For example, you have a right to your own life. That doesn’t mean that you are immortal, nor that efforts to preserve your life ought to be infinite.
Rather, it means that you have a right not to be killed by someone else. That would be “wrong.”
This idea of “rights” and “wrongs,” of morality, exist only in one place, the minds of human beings. Animals do not moralize. Moral arguments require taking the hypothetic seriously.
Though one may tease a dog, “Does fido want a pork chop?” The dog does not consider the ethics of pig farming, nor the caloric or fat intake, or anything else but the potential of getting a meal.
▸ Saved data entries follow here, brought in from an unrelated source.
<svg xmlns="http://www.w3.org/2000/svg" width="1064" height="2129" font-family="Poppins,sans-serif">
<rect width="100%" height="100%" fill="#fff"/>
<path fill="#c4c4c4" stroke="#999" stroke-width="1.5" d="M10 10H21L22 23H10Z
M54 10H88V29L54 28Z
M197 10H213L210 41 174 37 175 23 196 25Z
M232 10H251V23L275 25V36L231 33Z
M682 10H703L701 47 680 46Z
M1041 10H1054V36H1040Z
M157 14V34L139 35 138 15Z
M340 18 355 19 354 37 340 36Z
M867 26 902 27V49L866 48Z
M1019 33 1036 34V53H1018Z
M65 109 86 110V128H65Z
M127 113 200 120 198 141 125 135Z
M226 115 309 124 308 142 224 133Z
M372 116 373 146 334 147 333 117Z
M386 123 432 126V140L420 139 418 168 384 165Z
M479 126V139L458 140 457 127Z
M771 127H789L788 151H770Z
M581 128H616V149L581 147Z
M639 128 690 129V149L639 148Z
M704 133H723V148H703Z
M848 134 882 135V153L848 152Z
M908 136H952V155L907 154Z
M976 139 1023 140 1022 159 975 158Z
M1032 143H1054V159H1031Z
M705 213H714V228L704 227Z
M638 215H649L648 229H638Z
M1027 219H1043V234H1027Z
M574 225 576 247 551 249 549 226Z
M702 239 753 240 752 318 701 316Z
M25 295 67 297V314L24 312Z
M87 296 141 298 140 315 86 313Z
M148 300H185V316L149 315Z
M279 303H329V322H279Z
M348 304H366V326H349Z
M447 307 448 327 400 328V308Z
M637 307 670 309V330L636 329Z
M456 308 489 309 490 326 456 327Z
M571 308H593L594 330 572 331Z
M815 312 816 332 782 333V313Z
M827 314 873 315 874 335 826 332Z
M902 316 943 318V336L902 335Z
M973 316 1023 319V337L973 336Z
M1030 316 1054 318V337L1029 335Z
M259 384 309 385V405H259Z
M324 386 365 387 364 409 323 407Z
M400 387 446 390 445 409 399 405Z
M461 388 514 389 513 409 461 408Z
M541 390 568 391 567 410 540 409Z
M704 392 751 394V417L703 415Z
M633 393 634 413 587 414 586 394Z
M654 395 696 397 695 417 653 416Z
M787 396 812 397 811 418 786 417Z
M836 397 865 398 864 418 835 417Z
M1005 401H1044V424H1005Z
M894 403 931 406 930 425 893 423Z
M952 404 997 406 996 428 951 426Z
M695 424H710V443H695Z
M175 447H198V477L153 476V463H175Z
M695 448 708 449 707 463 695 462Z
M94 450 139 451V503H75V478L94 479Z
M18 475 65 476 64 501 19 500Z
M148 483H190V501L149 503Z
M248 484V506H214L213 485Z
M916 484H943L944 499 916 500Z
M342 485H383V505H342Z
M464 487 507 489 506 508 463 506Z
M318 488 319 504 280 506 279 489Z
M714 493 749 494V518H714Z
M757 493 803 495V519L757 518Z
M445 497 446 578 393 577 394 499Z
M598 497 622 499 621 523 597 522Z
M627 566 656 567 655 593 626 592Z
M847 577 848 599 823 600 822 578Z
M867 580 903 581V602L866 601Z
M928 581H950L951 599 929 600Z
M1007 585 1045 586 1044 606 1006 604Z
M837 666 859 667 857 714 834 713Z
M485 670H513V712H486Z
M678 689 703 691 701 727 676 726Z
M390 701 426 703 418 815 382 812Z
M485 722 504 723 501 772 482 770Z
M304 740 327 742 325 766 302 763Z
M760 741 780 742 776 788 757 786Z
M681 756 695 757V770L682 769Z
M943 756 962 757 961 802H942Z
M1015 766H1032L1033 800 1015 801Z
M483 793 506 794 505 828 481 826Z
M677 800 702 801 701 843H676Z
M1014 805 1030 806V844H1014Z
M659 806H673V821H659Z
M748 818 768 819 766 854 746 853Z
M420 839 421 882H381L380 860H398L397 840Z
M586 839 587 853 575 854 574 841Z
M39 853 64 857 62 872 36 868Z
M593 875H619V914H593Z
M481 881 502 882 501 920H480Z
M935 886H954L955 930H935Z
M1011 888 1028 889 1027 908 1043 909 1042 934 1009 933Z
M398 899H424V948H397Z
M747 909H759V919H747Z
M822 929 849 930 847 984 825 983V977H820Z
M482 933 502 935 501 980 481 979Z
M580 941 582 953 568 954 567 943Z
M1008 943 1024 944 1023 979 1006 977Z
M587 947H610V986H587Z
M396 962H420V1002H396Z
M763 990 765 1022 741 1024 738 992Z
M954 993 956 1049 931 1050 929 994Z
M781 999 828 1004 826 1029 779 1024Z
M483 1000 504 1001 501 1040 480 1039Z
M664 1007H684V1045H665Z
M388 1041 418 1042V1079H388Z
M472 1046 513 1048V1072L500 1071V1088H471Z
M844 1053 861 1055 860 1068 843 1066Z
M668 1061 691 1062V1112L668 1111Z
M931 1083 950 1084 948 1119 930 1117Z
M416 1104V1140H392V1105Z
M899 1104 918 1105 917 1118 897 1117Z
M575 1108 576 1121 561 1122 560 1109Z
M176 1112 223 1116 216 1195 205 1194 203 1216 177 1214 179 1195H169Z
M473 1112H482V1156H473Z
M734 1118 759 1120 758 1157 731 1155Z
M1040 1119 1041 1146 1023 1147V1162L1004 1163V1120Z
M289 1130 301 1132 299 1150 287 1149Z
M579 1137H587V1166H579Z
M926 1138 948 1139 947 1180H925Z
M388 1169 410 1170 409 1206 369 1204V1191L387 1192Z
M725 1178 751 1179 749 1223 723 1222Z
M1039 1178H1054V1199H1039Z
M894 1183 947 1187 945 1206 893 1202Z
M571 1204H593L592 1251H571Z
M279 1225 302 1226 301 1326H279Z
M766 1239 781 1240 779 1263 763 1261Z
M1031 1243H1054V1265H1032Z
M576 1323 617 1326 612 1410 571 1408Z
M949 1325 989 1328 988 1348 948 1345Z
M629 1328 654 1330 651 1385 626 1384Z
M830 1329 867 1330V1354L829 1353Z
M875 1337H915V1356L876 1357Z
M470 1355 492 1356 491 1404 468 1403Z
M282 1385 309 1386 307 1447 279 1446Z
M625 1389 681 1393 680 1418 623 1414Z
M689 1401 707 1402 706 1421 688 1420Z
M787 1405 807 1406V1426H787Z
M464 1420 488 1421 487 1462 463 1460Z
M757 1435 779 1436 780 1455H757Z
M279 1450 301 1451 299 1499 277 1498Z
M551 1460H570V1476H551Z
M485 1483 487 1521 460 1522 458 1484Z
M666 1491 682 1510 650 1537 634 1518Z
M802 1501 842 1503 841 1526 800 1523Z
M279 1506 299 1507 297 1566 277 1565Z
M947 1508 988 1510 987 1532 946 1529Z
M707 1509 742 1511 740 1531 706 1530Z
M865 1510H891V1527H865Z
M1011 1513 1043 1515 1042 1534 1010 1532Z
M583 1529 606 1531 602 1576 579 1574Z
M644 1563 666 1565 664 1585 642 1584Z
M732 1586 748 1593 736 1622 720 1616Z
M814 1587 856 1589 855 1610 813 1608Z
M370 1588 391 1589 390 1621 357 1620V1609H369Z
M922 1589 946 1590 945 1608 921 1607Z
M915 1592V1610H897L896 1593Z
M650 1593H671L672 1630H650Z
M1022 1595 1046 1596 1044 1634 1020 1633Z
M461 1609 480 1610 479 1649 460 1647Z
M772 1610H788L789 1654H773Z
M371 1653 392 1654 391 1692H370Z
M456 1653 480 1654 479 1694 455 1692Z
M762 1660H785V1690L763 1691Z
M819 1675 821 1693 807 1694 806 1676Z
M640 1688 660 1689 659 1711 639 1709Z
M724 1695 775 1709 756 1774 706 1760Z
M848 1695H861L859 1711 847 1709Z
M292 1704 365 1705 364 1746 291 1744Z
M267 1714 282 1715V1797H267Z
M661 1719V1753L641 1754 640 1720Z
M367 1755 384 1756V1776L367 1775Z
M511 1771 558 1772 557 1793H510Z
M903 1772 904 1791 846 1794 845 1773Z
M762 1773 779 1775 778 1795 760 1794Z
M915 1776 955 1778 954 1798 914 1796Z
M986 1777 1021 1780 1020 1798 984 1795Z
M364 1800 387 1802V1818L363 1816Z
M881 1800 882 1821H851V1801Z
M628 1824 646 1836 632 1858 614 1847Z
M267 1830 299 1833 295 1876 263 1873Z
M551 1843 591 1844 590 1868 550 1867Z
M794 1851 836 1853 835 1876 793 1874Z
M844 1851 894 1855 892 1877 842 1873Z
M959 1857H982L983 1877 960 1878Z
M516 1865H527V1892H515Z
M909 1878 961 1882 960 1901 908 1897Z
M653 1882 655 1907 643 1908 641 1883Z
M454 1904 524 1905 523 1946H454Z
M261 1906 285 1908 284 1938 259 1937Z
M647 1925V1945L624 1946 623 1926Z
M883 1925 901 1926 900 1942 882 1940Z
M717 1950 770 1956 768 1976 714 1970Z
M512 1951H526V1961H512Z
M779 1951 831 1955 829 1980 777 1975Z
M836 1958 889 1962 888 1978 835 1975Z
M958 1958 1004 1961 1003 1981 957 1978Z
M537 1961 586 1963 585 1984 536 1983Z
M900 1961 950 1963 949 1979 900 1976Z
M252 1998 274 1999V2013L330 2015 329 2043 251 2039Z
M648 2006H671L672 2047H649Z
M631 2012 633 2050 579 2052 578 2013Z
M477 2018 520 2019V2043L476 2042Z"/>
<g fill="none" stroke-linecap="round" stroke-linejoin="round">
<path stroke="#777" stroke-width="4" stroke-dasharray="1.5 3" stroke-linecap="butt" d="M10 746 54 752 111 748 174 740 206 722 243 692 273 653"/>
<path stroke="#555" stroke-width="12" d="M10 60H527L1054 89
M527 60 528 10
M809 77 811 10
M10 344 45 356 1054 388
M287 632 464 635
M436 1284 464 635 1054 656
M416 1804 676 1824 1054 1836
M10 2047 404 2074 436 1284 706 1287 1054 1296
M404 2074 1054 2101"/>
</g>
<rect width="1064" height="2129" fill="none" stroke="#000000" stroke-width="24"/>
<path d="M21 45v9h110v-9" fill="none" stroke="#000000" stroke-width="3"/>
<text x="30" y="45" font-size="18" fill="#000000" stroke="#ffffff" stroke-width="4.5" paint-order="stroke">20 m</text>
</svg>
Animals do not actively do right or wrong. They may do things we like, protect a loved on, guide a blind man, or merely roll over, but these are actions of instinct and training, not morality.
We call them “good” and they are good, but to us, not the dog.
The world of morality, of right and wrong, is the world of humans.
The ability to do, and to differentiate, between right or wrong, is where the idea of “rights” come from.
When a lion kills an antelope, we do not say that the lion has violated the antelope’s rights.
Neither the lion nor the antelope has any concept of a “right.” In their world, there is no such thing as right and wrong, and thus no “rights.”
And yet, many people would condemn the human hunter who kills the same antelope.
So called “animal rights” exist only in one place: the minds of human beings.
Does this mean that the abuse of animals is okay?
No. Absolutely not.
But not because it violates an animals rights, but rather because it is an offense against our humanity.
We alone have morality, but what are we to become, if it goes unused?